- WHAT YOU HAVE TO DO -
Collect the lines of the entries where "Nichlas" shows up.

RECORDS: Begin

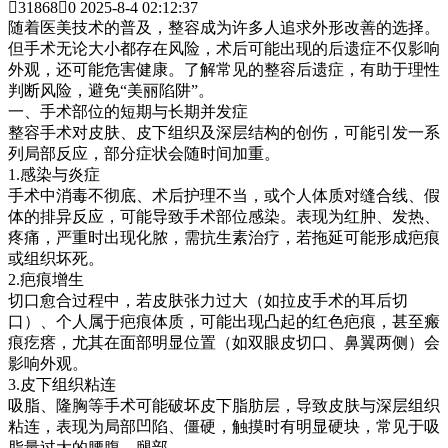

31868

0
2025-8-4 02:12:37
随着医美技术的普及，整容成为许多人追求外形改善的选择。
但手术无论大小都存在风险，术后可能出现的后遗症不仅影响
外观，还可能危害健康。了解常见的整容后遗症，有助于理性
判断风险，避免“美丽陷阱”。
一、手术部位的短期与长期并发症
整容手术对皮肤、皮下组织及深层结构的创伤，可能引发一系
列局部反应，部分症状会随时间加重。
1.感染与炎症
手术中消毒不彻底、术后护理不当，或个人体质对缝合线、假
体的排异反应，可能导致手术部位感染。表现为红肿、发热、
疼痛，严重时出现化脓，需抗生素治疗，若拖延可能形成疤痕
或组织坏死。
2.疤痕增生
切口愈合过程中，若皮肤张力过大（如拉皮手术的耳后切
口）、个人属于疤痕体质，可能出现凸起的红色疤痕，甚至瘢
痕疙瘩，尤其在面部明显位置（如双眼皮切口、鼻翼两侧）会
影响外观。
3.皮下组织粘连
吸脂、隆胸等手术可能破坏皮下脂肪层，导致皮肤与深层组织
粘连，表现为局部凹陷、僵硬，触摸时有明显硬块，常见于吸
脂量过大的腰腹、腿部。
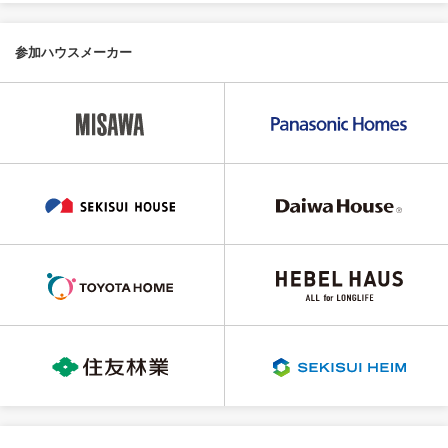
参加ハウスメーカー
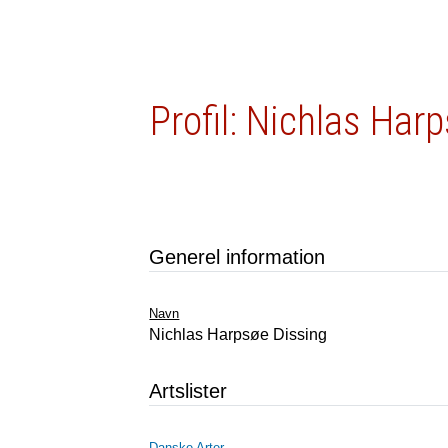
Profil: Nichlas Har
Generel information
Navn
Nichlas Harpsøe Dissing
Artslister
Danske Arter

RECORDS: End
RECORDS: Begin

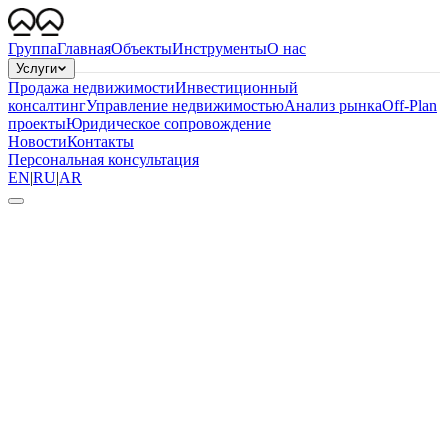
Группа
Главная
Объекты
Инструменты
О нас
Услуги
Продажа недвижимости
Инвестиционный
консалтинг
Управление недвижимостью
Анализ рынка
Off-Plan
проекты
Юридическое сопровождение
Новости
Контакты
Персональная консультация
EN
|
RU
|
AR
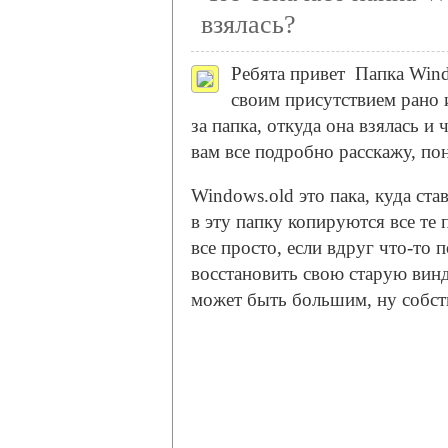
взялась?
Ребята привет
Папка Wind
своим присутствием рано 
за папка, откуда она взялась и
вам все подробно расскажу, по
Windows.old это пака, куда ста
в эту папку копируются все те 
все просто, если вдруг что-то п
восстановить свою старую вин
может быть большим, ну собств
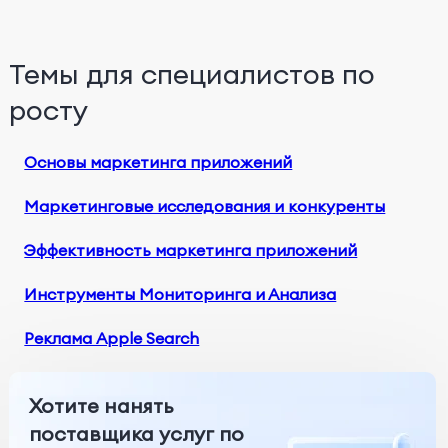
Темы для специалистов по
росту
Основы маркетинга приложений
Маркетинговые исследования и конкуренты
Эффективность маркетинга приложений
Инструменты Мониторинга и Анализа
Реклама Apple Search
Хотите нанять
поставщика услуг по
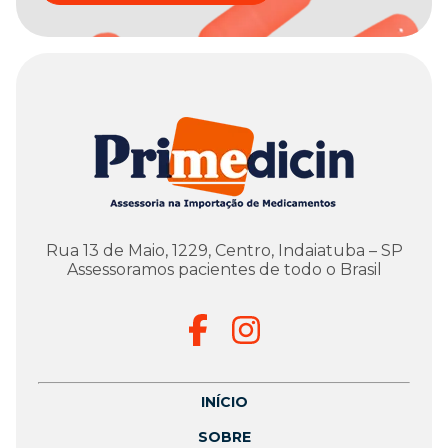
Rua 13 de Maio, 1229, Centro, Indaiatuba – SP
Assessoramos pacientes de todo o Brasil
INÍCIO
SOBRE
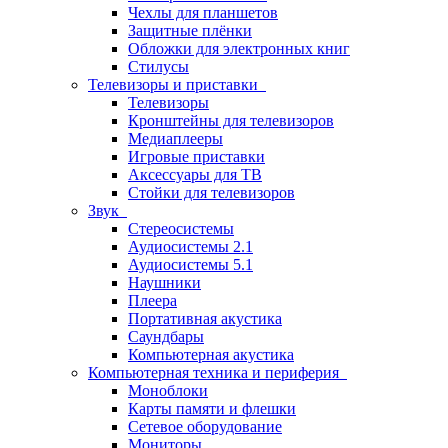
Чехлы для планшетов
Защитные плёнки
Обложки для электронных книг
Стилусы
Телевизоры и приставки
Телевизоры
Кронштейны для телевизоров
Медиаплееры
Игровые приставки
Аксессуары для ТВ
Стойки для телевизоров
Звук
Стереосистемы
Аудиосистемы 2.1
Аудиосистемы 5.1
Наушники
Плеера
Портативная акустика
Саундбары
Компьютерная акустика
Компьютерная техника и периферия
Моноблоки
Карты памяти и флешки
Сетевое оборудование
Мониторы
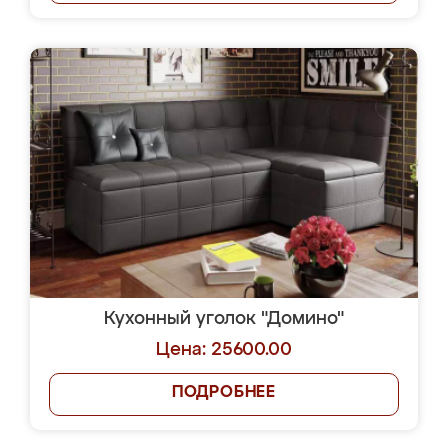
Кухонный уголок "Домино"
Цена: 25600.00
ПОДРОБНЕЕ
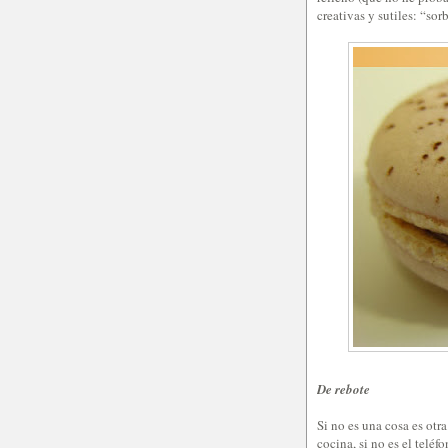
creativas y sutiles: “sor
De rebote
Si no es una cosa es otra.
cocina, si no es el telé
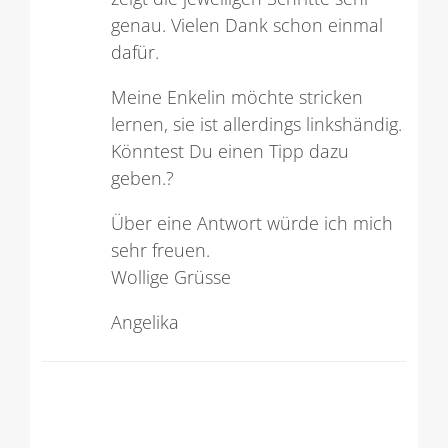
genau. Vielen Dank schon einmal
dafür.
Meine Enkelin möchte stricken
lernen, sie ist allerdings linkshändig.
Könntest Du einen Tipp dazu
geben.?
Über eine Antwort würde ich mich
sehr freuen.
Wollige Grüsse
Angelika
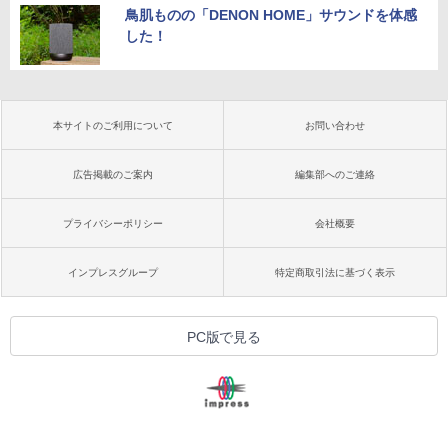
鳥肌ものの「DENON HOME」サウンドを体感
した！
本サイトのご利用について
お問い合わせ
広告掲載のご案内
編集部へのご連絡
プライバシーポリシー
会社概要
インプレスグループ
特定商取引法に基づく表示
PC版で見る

RECORDS: End

- OUTPUT OF THE EXERCISE -
Profil: Nichlas Har
Nichlas Harpsøe Dissing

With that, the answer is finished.